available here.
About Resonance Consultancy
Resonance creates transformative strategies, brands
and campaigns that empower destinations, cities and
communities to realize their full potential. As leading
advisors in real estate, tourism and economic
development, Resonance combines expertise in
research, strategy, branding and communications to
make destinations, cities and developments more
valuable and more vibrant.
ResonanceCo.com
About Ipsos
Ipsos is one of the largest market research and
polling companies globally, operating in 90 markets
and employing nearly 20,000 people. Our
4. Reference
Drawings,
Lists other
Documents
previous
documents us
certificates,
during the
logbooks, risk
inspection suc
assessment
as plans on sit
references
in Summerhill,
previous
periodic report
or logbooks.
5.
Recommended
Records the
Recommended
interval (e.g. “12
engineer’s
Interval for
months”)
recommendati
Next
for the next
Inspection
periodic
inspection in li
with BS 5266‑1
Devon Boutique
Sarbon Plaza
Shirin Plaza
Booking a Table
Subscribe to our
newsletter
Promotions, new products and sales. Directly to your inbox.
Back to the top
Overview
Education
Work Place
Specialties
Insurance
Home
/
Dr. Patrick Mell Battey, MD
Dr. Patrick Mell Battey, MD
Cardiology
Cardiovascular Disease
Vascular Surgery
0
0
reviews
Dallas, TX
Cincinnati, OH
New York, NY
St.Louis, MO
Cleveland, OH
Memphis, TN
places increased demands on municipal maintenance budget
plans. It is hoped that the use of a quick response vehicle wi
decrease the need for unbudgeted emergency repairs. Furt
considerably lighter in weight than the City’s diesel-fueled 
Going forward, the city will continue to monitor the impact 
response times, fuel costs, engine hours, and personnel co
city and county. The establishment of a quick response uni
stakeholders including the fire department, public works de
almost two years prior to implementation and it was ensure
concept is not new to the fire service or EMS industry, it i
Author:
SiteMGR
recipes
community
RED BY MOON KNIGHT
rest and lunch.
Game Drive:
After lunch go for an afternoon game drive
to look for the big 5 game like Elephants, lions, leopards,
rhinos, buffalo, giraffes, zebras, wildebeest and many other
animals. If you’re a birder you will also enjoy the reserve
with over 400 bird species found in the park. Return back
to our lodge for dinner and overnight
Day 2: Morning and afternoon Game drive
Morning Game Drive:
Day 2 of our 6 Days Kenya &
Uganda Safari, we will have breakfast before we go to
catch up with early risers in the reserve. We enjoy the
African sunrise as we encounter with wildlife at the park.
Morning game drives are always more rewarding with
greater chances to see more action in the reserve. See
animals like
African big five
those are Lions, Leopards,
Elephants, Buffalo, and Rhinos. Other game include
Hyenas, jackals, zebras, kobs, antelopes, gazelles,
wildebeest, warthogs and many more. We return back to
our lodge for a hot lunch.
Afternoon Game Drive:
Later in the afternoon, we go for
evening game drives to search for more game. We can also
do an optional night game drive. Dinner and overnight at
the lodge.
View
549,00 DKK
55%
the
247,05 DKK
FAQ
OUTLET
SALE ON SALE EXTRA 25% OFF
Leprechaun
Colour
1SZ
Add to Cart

- **Your instructions**
The lines to return run from the one containing "Uganda Safari, we" through the last line of the records above. Give them exactly and include nothing more.

- **Response to this exercise**
Uganda Safari, we will have breakfast before we go to
catch up with early risers in the reserve. We enjoy the
African sunrise as we encounter with wildlife at the park.
Morning game drives are always more rewarding with
greater chances to see more action in the reserve. See
animals like
African big five
those are Lions, Leopards,
Elephants, Buffalo, and Rhinos. Other game include
Hyenas, jackals, zebras, kobs, antelopes, gazelles,
wildebeest, warthogs and many more. We return back to
our lodge for a hot lunch.
Afternoon Game Drive:
Later in the afternoon, we go for
evening game drives to search for more game. We can also
do an optional night game drive. Dinner and overnight at
the lodge.
View
549,00 DKK
55%
the
247,05 DKK
FAQ
OUTLET
SALE ON SALE EXTRA 25% OFF
Leprechaun
Colour
1SZ
Add to Cart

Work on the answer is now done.